**PROBLEM DETAILS**
Examine the material below. Gather every line in which the string "controller" appears.
*** Block opens ***
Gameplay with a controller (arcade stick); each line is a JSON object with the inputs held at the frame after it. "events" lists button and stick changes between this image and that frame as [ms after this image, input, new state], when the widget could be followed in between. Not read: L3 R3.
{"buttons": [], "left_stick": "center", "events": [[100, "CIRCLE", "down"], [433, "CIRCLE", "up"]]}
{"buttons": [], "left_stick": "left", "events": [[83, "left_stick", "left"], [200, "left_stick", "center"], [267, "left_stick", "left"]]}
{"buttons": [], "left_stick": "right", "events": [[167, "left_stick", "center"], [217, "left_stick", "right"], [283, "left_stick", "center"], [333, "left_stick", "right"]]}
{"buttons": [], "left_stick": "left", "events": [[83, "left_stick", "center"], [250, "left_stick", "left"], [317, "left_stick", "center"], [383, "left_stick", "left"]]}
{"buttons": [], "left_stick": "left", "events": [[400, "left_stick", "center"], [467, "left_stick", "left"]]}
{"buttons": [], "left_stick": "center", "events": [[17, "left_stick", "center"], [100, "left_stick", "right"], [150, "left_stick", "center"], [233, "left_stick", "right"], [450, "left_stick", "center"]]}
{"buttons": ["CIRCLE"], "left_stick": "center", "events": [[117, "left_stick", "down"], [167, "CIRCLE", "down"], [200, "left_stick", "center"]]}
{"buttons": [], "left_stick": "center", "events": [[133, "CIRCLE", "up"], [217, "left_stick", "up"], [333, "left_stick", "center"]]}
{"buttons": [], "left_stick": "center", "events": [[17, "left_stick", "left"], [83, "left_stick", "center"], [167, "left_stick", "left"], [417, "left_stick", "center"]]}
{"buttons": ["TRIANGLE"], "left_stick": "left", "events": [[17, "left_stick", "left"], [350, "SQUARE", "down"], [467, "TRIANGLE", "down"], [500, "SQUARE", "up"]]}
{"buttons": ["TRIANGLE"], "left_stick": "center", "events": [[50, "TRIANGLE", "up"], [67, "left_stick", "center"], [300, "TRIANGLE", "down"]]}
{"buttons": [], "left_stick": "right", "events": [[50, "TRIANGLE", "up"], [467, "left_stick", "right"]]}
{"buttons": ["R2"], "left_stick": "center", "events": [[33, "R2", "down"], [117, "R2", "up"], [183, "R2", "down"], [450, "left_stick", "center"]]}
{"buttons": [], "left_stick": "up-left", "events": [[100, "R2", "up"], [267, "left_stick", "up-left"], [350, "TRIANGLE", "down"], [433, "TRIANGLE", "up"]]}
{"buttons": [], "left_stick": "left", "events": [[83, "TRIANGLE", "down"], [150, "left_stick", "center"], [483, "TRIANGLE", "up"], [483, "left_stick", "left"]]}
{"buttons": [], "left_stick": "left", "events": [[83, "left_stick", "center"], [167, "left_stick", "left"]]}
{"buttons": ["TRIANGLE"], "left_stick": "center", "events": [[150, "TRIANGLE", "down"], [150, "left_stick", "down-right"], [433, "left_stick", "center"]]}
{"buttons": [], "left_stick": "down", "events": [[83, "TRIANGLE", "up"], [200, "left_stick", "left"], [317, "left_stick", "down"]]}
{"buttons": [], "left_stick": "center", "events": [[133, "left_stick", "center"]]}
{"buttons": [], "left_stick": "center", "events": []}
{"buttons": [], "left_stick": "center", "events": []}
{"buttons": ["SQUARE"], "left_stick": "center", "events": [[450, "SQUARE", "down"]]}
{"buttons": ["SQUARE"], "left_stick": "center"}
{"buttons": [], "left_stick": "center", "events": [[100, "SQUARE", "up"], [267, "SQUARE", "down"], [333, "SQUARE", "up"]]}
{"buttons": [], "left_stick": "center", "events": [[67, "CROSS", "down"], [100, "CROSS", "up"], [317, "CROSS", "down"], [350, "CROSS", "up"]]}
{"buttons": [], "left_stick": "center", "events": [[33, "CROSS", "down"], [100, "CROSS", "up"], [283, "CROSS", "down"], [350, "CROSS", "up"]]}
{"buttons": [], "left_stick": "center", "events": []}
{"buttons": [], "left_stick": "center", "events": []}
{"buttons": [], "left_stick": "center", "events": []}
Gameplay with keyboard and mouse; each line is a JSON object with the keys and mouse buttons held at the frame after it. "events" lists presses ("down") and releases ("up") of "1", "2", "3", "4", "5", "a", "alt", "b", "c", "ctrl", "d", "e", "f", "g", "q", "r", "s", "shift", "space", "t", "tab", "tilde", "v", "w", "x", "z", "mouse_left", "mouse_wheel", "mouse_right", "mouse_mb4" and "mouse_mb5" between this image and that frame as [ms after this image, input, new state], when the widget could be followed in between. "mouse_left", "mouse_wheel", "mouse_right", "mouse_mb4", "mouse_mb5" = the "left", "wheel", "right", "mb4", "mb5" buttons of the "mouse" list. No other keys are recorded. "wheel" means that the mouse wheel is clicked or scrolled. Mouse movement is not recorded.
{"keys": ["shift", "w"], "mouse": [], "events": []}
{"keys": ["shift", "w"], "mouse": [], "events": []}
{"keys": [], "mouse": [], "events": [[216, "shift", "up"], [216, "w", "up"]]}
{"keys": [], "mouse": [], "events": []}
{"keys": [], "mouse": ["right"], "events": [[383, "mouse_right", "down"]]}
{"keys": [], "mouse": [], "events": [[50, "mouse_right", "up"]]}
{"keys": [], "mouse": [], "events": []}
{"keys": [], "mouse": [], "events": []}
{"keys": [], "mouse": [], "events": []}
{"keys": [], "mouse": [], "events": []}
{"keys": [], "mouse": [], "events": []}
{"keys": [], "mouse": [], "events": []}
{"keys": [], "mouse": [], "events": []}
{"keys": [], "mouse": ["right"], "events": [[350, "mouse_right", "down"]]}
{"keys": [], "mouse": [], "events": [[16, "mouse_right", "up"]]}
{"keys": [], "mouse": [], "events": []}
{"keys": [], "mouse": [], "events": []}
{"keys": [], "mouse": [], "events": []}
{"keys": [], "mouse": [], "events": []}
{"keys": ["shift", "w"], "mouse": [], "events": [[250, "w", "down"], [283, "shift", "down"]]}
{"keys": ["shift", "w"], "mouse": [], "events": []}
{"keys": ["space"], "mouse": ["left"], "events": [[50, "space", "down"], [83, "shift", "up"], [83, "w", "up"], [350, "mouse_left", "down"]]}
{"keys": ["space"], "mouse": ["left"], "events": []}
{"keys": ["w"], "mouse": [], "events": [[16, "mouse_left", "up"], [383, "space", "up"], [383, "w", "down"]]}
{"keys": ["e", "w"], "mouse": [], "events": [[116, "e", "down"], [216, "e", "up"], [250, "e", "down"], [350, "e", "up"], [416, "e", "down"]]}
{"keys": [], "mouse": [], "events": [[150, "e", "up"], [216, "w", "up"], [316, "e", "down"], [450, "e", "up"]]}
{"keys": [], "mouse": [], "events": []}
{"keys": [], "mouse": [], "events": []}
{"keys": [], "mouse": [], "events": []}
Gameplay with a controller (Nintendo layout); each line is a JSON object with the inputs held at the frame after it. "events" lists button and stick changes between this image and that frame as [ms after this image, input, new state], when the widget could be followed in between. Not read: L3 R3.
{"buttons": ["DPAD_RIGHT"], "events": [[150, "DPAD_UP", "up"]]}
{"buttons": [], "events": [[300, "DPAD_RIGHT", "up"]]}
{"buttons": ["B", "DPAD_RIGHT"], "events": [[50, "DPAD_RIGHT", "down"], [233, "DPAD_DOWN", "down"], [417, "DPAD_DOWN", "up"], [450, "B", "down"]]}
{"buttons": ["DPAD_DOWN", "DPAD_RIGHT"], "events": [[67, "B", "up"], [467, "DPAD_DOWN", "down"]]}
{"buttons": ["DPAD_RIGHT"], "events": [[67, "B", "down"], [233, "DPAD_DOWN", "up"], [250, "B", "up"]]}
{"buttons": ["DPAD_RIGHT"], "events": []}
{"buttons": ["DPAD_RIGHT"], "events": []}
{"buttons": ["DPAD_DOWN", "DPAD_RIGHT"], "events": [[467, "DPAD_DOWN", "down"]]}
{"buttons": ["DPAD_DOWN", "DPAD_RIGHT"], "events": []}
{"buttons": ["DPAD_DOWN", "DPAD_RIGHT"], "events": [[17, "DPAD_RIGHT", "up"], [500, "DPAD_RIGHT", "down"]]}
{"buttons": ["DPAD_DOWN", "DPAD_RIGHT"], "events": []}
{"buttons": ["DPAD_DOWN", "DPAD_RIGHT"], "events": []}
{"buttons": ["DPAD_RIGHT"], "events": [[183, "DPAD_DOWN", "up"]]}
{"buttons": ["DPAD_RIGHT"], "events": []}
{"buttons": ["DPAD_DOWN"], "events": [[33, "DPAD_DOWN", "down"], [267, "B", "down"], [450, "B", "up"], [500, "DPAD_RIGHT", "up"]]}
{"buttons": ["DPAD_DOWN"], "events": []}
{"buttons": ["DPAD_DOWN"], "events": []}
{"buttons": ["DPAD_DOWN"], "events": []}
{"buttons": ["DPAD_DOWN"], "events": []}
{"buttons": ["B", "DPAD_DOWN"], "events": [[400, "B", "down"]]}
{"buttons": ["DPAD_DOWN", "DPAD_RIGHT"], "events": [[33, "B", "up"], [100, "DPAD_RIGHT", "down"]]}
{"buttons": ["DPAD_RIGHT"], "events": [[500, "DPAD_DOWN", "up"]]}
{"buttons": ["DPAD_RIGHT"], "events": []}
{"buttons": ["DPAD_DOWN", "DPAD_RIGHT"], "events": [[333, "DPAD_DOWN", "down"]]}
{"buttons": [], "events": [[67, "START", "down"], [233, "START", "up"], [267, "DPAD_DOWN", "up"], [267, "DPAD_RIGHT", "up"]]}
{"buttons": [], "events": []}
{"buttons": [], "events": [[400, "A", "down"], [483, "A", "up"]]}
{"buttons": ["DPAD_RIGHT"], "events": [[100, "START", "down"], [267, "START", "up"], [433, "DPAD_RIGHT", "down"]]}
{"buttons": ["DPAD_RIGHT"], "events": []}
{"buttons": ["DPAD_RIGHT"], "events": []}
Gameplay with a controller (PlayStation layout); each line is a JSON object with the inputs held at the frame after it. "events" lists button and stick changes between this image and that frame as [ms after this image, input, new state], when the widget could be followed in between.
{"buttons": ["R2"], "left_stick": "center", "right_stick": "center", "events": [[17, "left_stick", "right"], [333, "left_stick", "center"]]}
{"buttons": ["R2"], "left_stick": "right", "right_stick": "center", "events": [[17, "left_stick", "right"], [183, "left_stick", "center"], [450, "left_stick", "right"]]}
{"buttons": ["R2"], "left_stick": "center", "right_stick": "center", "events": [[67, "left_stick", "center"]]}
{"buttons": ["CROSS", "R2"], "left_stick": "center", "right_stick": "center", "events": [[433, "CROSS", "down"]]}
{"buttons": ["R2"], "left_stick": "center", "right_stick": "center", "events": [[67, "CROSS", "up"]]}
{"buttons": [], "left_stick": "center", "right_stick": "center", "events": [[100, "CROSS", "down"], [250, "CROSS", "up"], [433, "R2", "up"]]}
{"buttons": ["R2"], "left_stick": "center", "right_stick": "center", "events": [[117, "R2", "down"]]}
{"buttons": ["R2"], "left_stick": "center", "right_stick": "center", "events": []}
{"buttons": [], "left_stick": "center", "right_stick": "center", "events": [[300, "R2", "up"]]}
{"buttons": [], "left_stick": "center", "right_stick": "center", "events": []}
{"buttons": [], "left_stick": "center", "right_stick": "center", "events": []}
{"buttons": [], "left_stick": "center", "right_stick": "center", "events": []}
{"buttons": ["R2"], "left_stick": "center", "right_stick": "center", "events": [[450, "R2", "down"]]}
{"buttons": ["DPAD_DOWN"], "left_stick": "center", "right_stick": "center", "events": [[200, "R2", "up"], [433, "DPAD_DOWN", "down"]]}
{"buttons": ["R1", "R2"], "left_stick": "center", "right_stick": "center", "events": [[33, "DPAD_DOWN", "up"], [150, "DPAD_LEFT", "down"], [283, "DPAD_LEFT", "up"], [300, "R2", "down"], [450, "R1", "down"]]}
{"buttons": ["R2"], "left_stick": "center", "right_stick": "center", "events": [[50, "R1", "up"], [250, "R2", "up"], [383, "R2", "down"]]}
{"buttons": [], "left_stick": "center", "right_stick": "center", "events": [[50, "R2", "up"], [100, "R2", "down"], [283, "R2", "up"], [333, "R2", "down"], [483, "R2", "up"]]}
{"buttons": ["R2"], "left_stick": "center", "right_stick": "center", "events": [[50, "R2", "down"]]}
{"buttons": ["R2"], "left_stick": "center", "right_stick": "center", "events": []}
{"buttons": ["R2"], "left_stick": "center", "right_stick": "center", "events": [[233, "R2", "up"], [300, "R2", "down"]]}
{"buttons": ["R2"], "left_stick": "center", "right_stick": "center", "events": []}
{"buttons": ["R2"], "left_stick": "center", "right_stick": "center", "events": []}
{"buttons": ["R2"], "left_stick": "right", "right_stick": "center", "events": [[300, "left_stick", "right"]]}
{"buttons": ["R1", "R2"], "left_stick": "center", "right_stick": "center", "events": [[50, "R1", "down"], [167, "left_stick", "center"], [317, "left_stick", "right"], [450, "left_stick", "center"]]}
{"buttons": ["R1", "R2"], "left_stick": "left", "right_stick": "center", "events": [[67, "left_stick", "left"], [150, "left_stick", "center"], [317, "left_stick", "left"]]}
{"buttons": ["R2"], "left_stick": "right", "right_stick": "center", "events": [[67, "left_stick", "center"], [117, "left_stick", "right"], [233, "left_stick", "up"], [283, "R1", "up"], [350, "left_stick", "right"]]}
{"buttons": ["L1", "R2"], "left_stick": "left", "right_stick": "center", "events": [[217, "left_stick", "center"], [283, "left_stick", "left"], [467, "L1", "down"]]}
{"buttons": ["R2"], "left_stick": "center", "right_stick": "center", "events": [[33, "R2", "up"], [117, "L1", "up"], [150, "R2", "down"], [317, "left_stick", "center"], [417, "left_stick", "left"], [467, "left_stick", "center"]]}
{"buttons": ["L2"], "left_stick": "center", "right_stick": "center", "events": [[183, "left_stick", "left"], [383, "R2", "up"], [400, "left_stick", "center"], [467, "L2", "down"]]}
*** Block closes ***
**SOLUTION TO THIS TASK**
Gameplay with a controller (arcade stick); each line is a JSON object with the inputs held at the frame after it. "events" lists button and stick changes between this image and that frame as [ms after this image, input, new state], when the widget could be followed in between. Not read: L3 R3.
Gameplay with a controller (Nintendo layout); each line is a JSON object with the inputs held at the frame after it. "events" lists button and stick changes between this image and that frame as [ms after this image, input, new state], when the widget could be followed in between. Not read: L3 R3.
Gameplay with a controller (PlayStation layout); each line is a JSON object with the inputs held at the frame after it. "events" lists button and stick changes between this image and that frame as [ms after this image, input, new state], when the widget could be followed in between.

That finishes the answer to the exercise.